参照文書 »
┌──

メルマガ:片山通夫のnewsletter「609studio」
タイトル:609studio No.325◆本澤二郎の政治評論「北京の福田観」:  2008/01/29


─────────────────────────────────
【609 Studio 】メール・マガジン 2008/1/29  No.325
─────────────────────────────────
 時代を切るメールマガジン、サハリンの情報を伝えるメールマガジン。
 609studio が発行するメールマガジンとWebサイトをお楽しみに!         
─────────────────────────────────          
         サハリンの韓国語メディアはここ!!

           ラジオ放送とセコリョ新聞 

      http://www.609studio.com/sakhalinmedia.html

───────────◆◆◆INDEX◆◆◆───────────

◆右往左往:「世論闘争」:MK

◆本澤二郎の政治評論「北京の福田観」:本澤二郎

◆セコリョ新聞ダイジェスト版:2008年1月25日号

◆編集長から

─────────────────────────────────
◆右往左往「世論闘争」:MK
─────────────────────────────────
 世論闘争の様相を帯びてきた。いわゆるガソリン国会の行方である。
連日、テレビをにぎわしているのは、ガソリン税の暫定税率の延長か
それとも廃止かの問題。

 与野党ともに世論を味方につけるための方策に腐心しているようだ。
特に野党民主党は「揮発油(ガソリン)税の暫定税率廃止を含む道路
特定財源の一般財源化」に向けてヒートアップ。

 一方の与党は「地球温暖化の危機が迫る中、ガソリンの値下げは時
代錯誤」と攻撃。

 はたしていずれの論が是か、国民にとって悩ましい問題だ。

 地球温暖化は困る。けど安いガソリンも魅力。国会道路族と国交省
の役人の自由に道路を造り続けるのも問題だ。まして、地方公共団体
の税収が減るのも・・・。

 1円でも安いガソリンを求めて右往左往する庶民。結局、国民に吹
く風はつむじ風になりかねない。

 小さい政府、小さい国そして福祉と環境にやさしい政治を求めるに
は国民はある程度我慢を強いられる。

 ・・・となると、一般財源化がまず必要ではないか。その上で国民
の代表たる国会で予算を配分し・・・。
 夢にならないためにも、今国会の行方をじっかり見守る必要がある。
─────────────────────────────────
◆本澤二郎の政治評論「北京の福田観」:本澤二郎
─────────────────────────────────
 珍しく「中国経済」新聞編集長が「中国政府は福田長期政権を期待
しているのか」という課題を突きつけてきた。いわずもがなのテーマ
であるが、せっかくの要望なので筆者の認識を披瀝することにする。

 以前「台湾ロビー」(データハウス)という本を書いたのだが、中
国の日本研究者が大変興味をもってくれたらしく、上海澤文出版社が
翻訳本を出した。訳者は呉寄南。中国研究者なら皆知っている知日派
である。

└──

課題内容 »
参照文書の「◆◆◆INDEX◆◆◆」の下に並ぶ項目を、記載どおりの表記ですべて挙げよ。 答えは参照文書の記述だけに基づくこと。

データセット内容 »
┌──

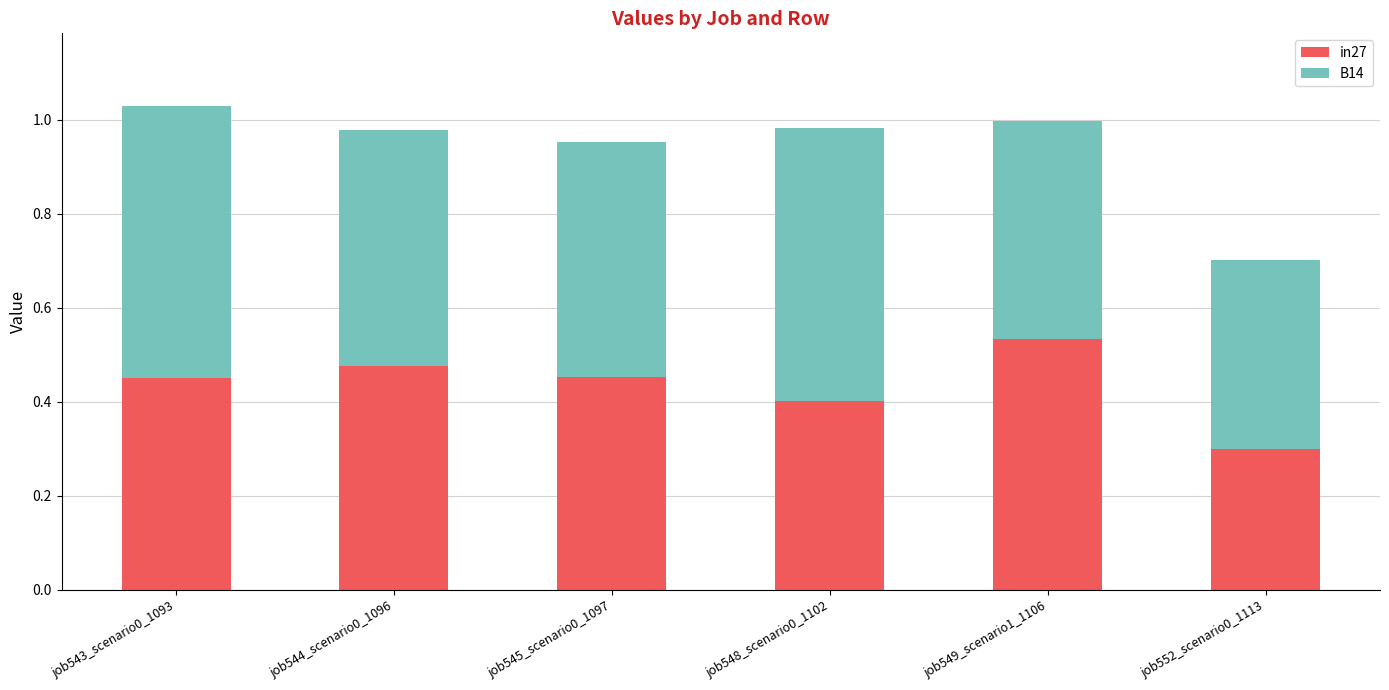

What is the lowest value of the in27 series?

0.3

└──
┌──

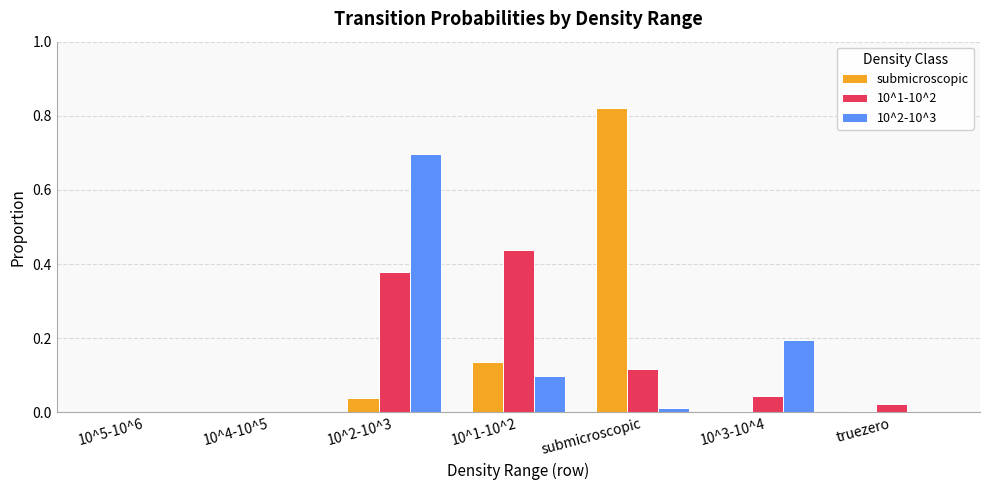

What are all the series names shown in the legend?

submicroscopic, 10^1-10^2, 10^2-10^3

└──

記述回答 »
・右往左往:「世論闘争」:MK
・本澤二郎の政治評論「北京の福田観」:本澤二郎
・セコリョ新聞ダイジェスト版:2008年1月25日号
・編集長から